▶ [Work to complete] Could you restate every entry word for word, minus the pictures?

▶ [Material provided]
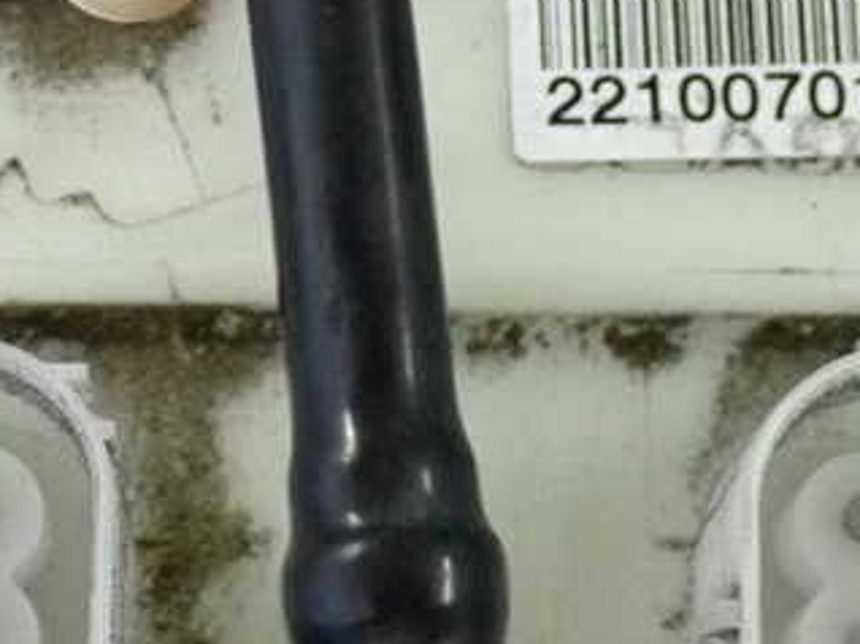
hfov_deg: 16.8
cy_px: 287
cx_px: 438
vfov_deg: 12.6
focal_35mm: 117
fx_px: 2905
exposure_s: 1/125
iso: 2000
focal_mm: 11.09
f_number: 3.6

▶ [Response to this exercise]
hfov_deg: 16.8
cy_px: 287
cx_px: 438
vfov_deg: 12.6
focal_35mm: 117
fx_px: 2905
exposure_s: 1/125
iso: 2000
focal_mm: 11.09
f_number: 3.6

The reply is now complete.